La tables rondes nappées de linge immaculé m’attend. Un alerte cyborg, vêtu d'un pantalon noir et d'une simple chemise blanche, vient m’offrir la carte tablette où des plats appétissants apparaissent en relief avec à la clef un odorama assez concluant, les tarifs s’affichent sur simple pression : au menu, nombreuses soupes chaudes ou froides, viandes en sauce, excellent foie de veau, hachis de viande fraîche ou de conserve, quantité de poissons, de riz long ou rond, de légumes, de fruits, de pâtes et gelées de goyave, ananas, coco, de confitures servies en même temps que les fromages.
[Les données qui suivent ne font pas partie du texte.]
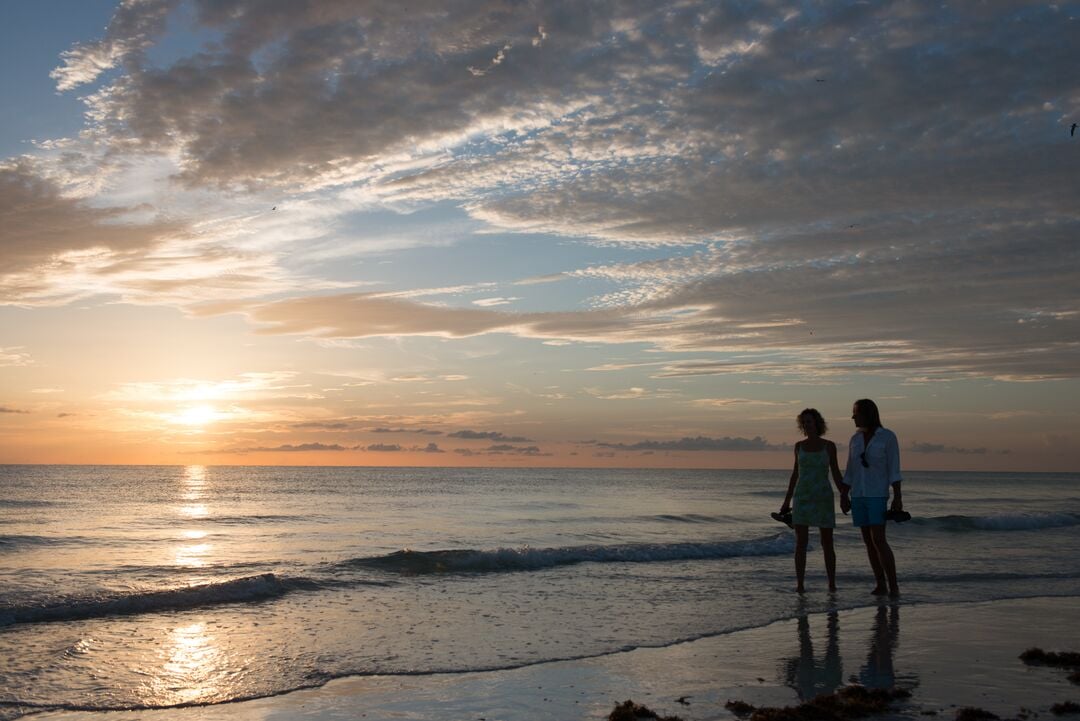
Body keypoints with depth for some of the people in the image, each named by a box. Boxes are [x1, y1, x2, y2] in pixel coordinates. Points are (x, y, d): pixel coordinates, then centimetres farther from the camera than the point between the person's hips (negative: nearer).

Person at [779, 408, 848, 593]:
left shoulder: (829, 446, 0)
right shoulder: (799, 446, 7)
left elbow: (836, 474, 2)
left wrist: (844, 496, -9)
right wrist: (787, 501, 10)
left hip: (823, 498, -1)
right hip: (802, 497, 2)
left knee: (827, 544, 2)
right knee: (801, 542, -6)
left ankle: (832, 584, 15)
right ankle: (799, 584, -4)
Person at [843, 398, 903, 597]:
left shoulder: (888, 436, -8)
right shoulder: (855, 439, 8)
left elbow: (894, 469, -11)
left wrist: (898, 497, -15)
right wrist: (843, 495, 9)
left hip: (878, 495, -6)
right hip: (858, 495, 6)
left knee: (879, 540, -16)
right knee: (869, 541, 4)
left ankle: (893, 585, -8)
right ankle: (881, 585, 10)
Un bon café se donne gratuitement ainsi qu’un cigare Newhavana.

Comme plats vraiment spéciaux, il y a les recettes catalanes ou l’on trouve : Patas ou ragoût de joues de porcs, pieds de veau, aux pommes de terre, olives et raisins confits. Après avoir adopté la coutume générale de boire de l'eau glacée, parfois violée pour une demi-bouteille de vin noir corsé Rioja, ou de la bière Marcia, ou Minor. Je choisis quelques tapas, une bonne fritta, un poulet rôti et une bouteille de Rioja Tinto. Après je prendrai mon café sur le balcon en fumant mon cigare.

J’ai poussé sur le balcon mon fauteuil et tout en faisant des ronds de fumée, je me suis laissé aller à un peu d’introspection. Du plus loin que je m’en souvienne, je n’ai jamais aimé ni les décorations, ni les honneurs. Et présentement, j’en avais reçu une overdose pour plusieurs décennies à venir. Celui que je prenais pour un ami m’avait honteusement trahi, aussi je me voyais maintenant affublé du titre pompeux d’Adalid. Et comme si cela ne suffisait pas, je me devais de retrouver ce soir tous ces traitres à la Bodéga pour fêter mes nouveaux galons.